Within a country government policy can encourage such seamless movement of resources. But in reality, firms and workers bear the cost of the many barriers to such seamless reallocation.
And what about the best kept secret in trade economics that there are significant “pains from trade” along with the gains.
It is true, say the authors, that a rising tide raises all boats. But do all boats rise by as much? Or are there losers from trade liberalisation who then have to be compensated by the government by levying higher taxes — hopefully, only on the winners.
The Banerjee-Duflo team are a curious blend of Eastern asceticism and thrift, European social ethics and the Anglo-Saxon belief in markets and citizen rights. This is not surprising. Banerjee is an American with an Indian heart and Duflo is French. They both work in developing economies in Asia and Africa. Their multicultural heritage and “patient work experience” with the poor, flavours their scientific objectivity with a thinly-veiled soft heart for the underdog.

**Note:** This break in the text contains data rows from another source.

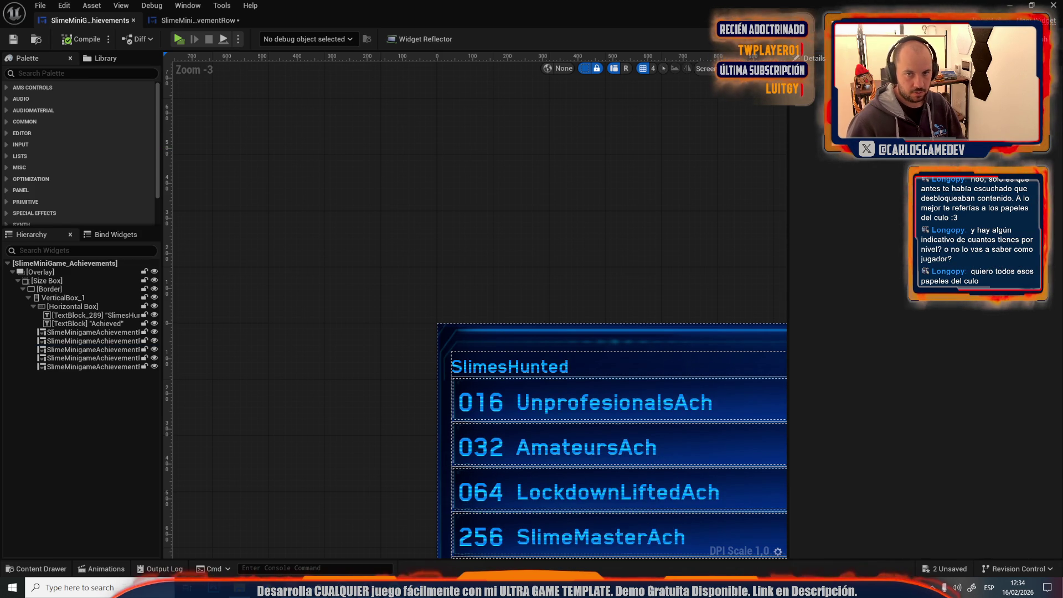
{"action": "left_click", "coordinate": [1044, 38]}
{"action": "left_click_drag", "start_coordinate": [313, 354], "coordinate": [472, 410]}
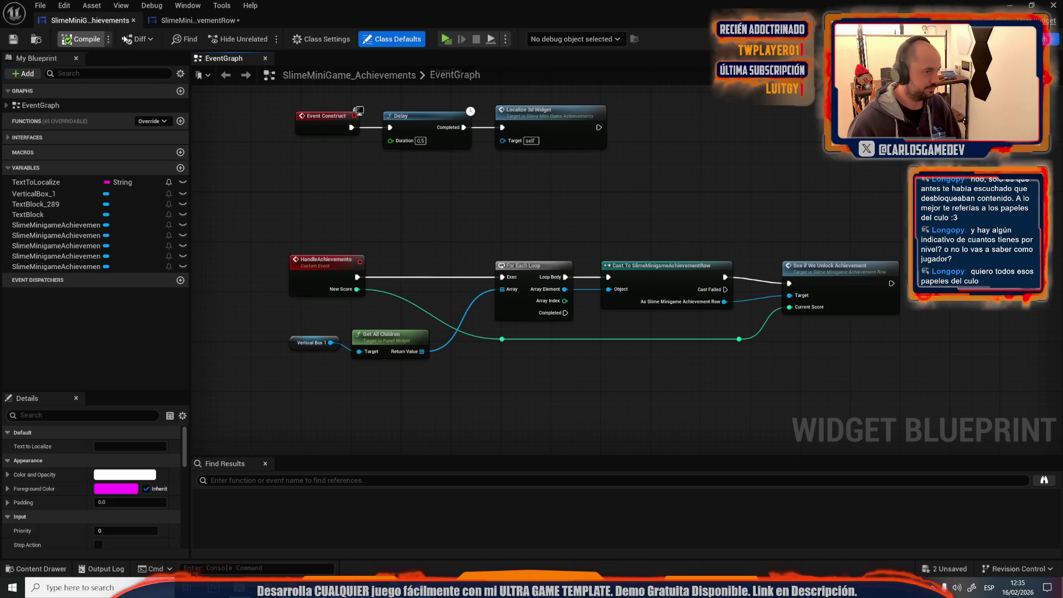
{"action": "left_click", "coordinate": [197, 20]}
Step: Feed Achievement Name from an Append that joins the prefix Ach_ with Selection
{"action": "left_click_drag", "start_coordinate": [633, 283], "coordinate": [583, 213]}
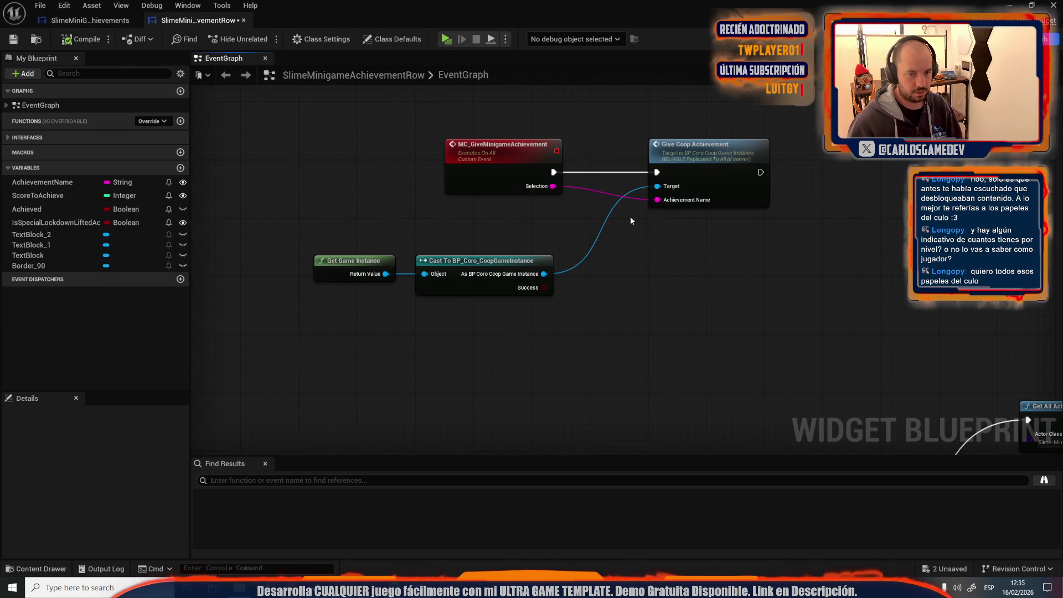
{"action": "left_click_drag", "start_coordinate": [656, 200], "coordinate": [650, 249]}
{"action": "type", "text": "append"}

This reflects in their views on growth — a central preoccupation in economic policy over the last two decades. The duo agree that growth is the basis for much needed jobs and taxes to finance human capital development, build infrastructure and provide a safety net for the inevitable losers from economic reform.
They agree with Robert Solow that growth is an exogenous process. So, government policy can do little to alter the rate of growth because there are too many happen-stance factors —the price of oil in 1973, war in 1990 or the end of a cycle of high productivity in 2008 — which are outside the control of national governments. Their advice for political leaders who seek everlasting high growth is to instead, seek everlasting youth, which is presently, more reachable.
They warn that over-reliance on growth as a headline performance metric can lead to massive market distortions and grandfathered losses as governments resort to “unorthodox policy” to whip up flagging growth, usually at the cost of the poorest. The current stress in Indian and Chinese banks is one such outcome of governments failing to take the pain of reform in 2008 by opting for loose credit policy to sit out the downturn in the hope that growth would return.
The BD duo is unfailingly humane and high minded by instinct, objective in their scientific assessments and precise in their diagnosis of the problem. This book is a must read for anyone interested in understanding the behavioural roots of effective economic policy.
Sticking to their comparative advantage — the evidenced economics of hard times will be difficult. Nobel Prize winners are expected to be prophets, heralding a new dawn, not diligent scientists obsessing over the “right” nuance to a policy.
Saving the world from above is likely to be very different from saving it from within. Hopefully their single minded pursuit of the truth shall prevail.